One of the guarantees under article 6 of the ECHR – which led to rather more litigation than Scots lawyers expected prior to the Scotland Act 1998 – is the right to trial within a reasonable time. That right runs, according to the European Court, from the time at which the person is “charged”. A charge, for these purposes, has been defined as “the official notification given to an individual by the competent authority of an allegation that he has committed a criminal offence” (Eckle v Federal Republic of Germany (1983) 5 EHRR 1, at para 73).
In practice, the Crown has tended to accept that for ECHR purposes, a “charge” occurs when the police put an allegation to a suspect while he is being interviewed (see, e.g., Dyer v Watson [2002] UKPC D1, at para 96 per Lord Hope of Craighead). That concession, arguably, goes further than is required by the ECHR (see Attorney-General’s Reference (No 2 of 2001) [2003] UKHL 68), and the opinion issued in Burns v HM Advocate [2007] HCJAC 66 last Thursday casts some further doubt on it.
In Burns, the appellant was initially interviewed by police officers in England, and the case papers were subsequently sent to Strathclyde police. The appeal court was not prepared to entertain the suggestion that the article 6(1) clock had started to run when allegations were put to him during his interview in England. Other considerations aside, the police officers could not be regarded as the “competent authority” (although the court did acknowledge that the position might be different had the English police been acting at the request of Scottish officers).
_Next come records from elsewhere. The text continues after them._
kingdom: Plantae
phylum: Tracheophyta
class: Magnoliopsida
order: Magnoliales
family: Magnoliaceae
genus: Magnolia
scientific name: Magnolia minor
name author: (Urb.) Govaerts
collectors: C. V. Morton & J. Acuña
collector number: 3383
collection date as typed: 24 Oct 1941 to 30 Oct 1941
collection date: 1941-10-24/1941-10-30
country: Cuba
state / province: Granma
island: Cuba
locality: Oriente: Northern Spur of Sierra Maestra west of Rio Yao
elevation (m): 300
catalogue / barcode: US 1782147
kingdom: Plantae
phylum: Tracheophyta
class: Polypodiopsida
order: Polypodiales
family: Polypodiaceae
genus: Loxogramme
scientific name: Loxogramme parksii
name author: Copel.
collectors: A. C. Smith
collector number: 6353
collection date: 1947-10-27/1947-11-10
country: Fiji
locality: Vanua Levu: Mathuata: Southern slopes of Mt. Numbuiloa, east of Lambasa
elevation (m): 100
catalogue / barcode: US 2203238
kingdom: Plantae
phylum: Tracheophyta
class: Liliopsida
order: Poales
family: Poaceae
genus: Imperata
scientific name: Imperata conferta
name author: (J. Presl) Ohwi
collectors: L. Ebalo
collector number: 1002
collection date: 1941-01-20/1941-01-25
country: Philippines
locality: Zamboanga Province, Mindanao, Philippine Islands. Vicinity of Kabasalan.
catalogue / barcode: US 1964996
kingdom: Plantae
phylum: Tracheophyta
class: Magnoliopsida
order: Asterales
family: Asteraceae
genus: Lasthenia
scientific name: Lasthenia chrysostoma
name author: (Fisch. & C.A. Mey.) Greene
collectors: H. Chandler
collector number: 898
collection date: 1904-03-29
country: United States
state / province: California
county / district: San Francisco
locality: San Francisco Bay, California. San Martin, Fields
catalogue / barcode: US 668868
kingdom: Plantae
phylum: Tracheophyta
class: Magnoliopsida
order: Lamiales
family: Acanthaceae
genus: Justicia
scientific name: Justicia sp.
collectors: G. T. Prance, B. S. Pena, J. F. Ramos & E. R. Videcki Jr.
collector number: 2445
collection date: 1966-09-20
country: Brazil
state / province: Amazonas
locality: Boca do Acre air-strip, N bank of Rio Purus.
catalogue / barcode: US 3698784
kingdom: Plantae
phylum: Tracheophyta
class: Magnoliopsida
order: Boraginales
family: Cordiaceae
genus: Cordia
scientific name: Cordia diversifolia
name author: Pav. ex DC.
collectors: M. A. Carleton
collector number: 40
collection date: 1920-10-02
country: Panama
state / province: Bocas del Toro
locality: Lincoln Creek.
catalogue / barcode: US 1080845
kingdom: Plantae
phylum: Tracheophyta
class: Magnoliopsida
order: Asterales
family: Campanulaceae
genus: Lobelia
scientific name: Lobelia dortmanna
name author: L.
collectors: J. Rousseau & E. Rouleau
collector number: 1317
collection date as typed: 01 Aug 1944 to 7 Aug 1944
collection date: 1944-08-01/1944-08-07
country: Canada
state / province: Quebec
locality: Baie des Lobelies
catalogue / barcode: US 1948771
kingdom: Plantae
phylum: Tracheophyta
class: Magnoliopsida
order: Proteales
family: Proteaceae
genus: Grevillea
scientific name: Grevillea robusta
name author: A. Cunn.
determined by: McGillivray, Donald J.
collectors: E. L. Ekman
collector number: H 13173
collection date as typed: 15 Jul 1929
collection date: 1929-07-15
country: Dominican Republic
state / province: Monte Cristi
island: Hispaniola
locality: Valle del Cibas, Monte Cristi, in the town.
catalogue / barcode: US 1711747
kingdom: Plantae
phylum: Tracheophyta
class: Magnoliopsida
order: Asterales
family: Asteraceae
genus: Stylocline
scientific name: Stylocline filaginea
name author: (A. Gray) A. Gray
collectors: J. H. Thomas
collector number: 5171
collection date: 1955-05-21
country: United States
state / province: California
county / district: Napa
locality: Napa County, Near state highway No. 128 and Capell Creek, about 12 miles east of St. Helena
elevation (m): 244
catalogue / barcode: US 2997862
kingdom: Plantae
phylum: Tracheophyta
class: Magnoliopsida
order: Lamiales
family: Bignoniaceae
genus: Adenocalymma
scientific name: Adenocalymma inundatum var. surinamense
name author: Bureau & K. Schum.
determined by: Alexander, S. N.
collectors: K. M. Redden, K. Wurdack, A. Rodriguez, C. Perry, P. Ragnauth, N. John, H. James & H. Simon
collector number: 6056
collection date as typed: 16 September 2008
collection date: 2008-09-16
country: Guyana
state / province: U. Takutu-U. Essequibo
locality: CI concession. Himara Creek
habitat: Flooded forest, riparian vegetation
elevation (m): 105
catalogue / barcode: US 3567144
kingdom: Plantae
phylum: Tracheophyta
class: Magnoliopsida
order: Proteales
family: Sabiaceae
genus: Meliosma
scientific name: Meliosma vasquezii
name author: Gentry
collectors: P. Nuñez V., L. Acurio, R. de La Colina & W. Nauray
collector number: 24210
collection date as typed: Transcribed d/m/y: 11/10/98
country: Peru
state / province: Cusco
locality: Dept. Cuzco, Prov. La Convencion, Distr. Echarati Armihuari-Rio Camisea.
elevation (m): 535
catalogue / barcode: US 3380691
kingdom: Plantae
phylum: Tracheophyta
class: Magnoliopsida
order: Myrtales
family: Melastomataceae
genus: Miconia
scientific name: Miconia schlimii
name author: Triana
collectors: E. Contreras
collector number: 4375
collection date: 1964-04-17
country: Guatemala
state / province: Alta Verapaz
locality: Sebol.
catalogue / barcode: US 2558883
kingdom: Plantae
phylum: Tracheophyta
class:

What is interesting is that the court does not seem prepared to endorse the concession which has been previously made by the Crown as to the starting point for the article 6(1) guarantee. Counsel for the appellant submitted that “[h]ad what was said to the appellant by Metropolitan Police officers in February 2003 been said to him by officers of Strathclyde Police at that time, it was clear that he would then have received official notification for the purposes of the Convention” (see para 6). But the Lord Justice-General avoids endorsing this claim, saying only (at para 10):
“it has been accepted both in Scotland and in England and Wales that that initiation can take place before the formal commencement of criminal proceedings by the public prosecutor. In Scotland, the formal charging, in the domestic sense, of a suspect by a Scottish police officer will, ordinarily at least, constitute an official notification given by the competent authority of an allegation that the individual has committed a criminal offence.”
Does this mean that the prior concession was wrong? The difference is important: in Dyer v Watson, for example, the Crown conceded that the article 6(1) clock started to tick for Watson and Burrows when they were interviewed on the 28 January 1999. But they were not charged by the police on that occasion, and the next alternative date which might be regarded as the date of a “charge” would seem to be April 2000 when proceedings were commenced by way of summary complaint. If that was the starting date, the article 6 arguments they made a matter of weeks thereafter (which succeeded before the High Court but were later overturned by the Judicial Committee) would never have got off the ground.
It would be dangerous to read too much into what is at most, an obiter omission (if such a thing exists) – but the point may arise again before long.